_What you need to do:_ Revise the entries from the start of the records through the line containing "genus: Orchis", and give those lines again with "common name" changed to "vernacular name". Leave everything else as it is.

'''

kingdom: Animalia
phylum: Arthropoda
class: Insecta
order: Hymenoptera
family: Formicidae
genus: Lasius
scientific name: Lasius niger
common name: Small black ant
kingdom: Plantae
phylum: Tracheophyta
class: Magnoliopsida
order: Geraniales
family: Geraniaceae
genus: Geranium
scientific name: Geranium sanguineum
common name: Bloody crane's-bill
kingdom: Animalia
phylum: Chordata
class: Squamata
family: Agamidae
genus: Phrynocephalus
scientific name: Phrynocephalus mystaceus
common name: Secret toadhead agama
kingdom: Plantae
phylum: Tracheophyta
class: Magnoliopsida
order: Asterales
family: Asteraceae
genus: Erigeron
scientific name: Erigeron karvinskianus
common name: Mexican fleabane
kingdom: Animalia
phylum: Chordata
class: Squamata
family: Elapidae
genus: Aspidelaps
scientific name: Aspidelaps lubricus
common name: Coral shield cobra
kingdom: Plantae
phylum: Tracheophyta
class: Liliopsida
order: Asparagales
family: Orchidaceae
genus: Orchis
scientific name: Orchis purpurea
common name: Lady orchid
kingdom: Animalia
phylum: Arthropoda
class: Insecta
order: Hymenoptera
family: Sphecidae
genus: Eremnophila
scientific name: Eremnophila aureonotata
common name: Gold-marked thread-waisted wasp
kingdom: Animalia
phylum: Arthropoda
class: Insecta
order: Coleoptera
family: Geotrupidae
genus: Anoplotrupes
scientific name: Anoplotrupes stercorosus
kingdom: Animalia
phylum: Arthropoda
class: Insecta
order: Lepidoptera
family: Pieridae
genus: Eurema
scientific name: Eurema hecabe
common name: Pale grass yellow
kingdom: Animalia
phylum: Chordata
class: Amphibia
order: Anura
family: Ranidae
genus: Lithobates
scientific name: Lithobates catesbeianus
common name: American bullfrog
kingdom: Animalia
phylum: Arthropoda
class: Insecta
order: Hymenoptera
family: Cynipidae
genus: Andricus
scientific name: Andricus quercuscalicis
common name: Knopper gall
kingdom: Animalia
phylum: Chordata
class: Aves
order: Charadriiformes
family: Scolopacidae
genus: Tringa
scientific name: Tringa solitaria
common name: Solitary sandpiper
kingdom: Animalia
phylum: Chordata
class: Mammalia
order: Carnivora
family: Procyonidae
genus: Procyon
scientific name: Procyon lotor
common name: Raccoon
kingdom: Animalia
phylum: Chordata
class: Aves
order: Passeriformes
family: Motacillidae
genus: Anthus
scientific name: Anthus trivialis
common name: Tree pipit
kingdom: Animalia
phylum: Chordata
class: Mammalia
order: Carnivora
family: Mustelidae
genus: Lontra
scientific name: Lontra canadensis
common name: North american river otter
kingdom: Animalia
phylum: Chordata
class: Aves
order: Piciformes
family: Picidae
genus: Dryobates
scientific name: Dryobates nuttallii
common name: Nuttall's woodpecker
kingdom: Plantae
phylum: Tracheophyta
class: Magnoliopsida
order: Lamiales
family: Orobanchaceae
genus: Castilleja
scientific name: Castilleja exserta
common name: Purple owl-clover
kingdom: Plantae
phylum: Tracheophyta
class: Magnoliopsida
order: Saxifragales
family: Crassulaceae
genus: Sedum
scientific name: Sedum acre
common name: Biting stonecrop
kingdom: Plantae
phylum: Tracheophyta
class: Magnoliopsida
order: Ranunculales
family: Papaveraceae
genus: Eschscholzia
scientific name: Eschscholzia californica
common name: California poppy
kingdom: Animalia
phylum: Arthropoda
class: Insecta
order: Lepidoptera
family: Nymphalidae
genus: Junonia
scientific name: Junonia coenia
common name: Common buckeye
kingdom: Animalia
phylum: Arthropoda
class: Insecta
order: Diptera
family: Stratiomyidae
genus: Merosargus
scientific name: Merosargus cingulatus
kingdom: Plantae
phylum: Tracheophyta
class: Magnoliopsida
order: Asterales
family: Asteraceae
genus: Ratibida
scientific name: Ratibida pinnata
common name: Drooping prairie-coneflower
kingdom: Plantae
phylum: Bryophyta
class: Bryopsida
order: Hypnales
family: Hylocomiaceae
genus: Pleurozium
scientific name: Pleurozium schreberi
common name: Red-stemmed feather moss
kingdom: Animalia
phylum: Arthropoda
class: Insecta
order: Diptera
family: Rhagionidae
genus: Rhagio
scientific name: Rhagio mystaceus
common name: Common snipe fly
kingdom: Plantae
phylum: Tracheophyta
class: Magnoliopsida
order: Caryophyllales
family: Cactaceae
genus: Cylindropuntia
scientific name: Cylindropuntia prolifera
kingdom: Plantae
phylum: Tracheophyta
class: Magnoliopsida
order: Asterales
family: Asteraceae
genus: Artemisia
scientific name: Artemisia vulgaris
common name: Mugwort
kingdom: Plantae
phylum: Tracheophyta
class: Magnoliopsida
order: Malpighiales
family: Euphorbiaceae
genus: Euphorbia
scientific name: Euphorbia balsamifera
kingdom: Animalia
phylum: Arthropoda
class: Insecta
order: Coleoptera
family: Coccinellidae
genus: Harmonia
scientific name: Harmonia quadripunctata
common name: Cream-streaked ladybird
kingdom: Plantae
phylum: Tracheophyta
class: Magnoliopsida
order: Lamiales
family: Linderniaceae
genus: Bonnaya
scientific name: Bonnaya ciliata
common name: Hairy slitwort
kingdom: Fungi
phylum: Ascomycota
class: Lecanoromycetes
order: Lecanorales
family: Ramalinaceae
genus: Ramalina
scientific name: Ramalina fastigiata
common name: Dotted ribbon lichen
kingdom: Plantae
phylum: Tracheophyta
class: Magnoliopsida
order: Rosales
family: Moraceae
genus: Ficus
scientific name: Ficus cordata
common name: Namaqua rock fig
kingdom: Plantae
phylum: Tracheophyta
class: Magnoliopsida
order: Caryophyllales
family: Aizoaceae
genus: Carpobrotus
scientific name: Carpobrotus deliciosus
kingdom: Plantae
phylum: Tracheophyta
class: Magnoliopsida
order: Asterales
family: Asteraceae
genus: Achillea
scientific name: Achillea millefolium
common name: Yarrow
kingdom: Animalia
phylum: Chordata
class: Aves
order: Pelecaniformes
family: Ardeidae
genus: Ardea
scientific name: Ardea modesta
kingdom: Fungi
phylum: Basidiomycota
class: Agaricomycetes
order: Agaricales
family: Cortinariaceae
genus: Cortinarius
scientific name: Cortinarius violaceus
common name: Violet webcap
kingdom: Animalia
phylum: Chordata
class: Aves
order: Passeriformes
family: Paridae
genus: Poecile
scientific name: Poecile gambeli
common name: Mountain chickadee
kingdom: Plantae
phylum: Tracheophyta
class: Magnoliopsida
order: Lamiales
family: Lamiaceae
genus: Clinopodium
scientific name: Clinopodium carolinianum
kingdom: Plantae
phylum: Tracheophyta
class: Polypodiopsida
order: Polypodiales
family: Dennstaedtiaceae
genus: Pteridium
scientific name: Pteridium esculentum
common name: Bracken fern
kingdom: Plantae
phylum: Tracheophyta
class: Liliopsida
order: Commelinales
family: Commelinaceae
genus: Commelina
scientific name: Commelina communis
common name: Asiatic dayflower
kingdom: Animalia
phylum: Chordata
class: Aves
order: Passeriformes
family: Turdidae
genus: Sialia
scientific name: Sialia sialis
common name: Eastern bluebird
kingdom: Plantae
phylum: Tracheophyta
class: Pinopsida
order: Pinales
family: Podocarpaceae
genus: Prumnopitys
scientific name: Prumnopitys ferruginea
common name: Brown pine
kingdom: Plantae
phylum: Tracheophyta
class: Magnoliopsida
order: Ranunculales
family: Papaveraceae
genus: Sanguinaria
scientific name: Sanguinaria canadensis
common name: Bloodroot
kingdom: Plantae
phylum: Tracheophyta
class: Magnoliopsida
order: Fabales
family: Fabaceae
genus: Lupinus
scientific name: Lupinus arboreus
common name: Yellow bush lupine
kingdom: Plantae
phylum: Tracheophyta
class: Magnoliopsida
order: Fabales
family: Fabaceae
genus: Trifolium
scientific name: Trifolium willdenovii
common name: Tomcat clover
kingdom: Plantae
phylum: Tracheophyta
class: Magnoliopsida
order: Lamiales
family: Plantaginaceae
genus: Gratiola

'''

_Solution to this task:_
kingdom: Animalia
phylum: Arthropoda
class: Insecta
order: Hymenoptera
family: Formicidae
genus: Lasius
scientific name: Lasius niger
vernacular name: Small black ant
kingdom: Plantae
phylum: Tracheophyta
class: Magnoliopsida
order: Geraniales
family: Geraniaceae
genus: Geranium
scientific name: Geranium sanguineum
vernacular name: Bloody crane's-bill
kingdom: Animalia
phylum: Chordata
class: Squamata
family: Agamidae
genus: Phrynocephalus
scientific name: Phrynocephalus mystaceus
vernacular name: Secret toadhead agama
kingdom: Plantae
phylum: Tracheophyta
class: Magnoliopsida
order: Asterales
family: Asteraceae
genus: Erigeron
scientific name: Erigeron karvinskianus
vernacular name: Mexican fleabane
kingdom: Animalia
phylum: Chordata
class: Squamata
family: Elapidae
genus: Aspidelaps
scientific name: Aspidelaps lubricus
vernacular name: Coral shield cobra
kingdom: Plantae
phylum: Tracheophyta
class: Liliopsida
order: Asparagales
family: Orchidaceae
genus: Orchis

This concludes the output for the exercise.